Neither are perfect switches, and both have their specific advantages and disadvantages. Let's start with the BJT.

When used as a switch the BJT has a saturation voltage $V_{CE(sat)}$. This voltage can range from around 15 mV to around 1 V for common transistors (i.e. non-Darlington). It will only reach its lowest value when there's a lot of base current, much more than the $H_{FE}$ rule would require. A transistor with an $H_{FE}$ of 100 may require as much as 100 mA of base current for 1 A of collector current to reach something like 250 mV saturation voltage. 100 mA is a lot more than a microcontroller output can deliver, so why would we want such a low saturation voltage $V_{CE(sat)}$? The answer is dissipation.

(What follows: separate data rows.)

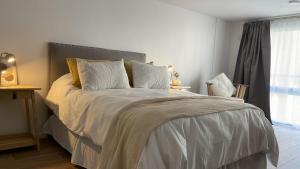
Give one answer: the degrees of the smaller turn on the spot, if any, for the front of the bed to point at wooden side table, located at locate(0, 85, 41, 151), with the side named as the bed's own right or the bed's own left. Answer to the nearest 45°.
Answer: approximately 135° to the bed's own right

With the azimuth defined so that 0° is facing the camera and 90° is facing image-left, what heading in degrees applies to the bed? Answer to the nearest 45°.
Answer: approximately 315°

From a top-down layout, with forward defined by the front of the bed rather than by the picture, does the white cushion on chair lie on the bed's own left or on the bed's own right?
on the bed's own left

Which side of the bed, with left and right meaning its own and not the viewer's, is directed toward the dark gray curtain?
left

Power dissipation as a function of load current
$$ P_{Diss} = V_{CE(sat)} \times I_C $$ So dissipation is linear with to saturation voltage; if we can halve the saturation voltage we also halve dissipation. That's the purple curve in the above graph. For this particular transistor we have a 250 mW dissipation at 1 A collector current, so the saturation voltage is 250 mV at that point

For the FET it's different: this has a fixed ON-resistance $R_{DS(ON)}$ for a given control voltage. Since power dissipation is quadratic with respect to resistance the dissipation curve will be a parabole, the blue curve in the graph. This one also has a 250 mW dissipation at 1 A drain current, so $R_{DS(ON)}$ is 250 mΩ.

One thing which is clear from the graph is that at lower currents the dissipation is less for a FET than for a BJT. The curves cross at a current of $I = \dfrac{V_{CE(sat)}}{R_{DS(ON)}}$. They were arbitrarily chosen such that the curves cross at 1 A. But, while 250 mV is rather OK for a $V_{CE(sat)}$, an $R_{DS(ON)}$ of 250 mΩ is nothing special for a FET; there are high-current FETs with $R_{DS(ON)}$ of 1 mΩ. These are expensive, though, but so are BJTs with low $V_{CE(sat)}$. Low power MOSFETs and BJTs are comparable in price for the same dissipation.


But we're not done yet. Remember that the BJT needs a lot of base current to drive the transistor into saturation. Even if that's only 10 mA, which most microcontrollers can deliver, the total output current for many of these outputs may exceed the controller's capabilities. That's why the MOSFET is the winner here: in low-power applications it needs nearly zero drive current, and we gladly accept that we need a second resistor.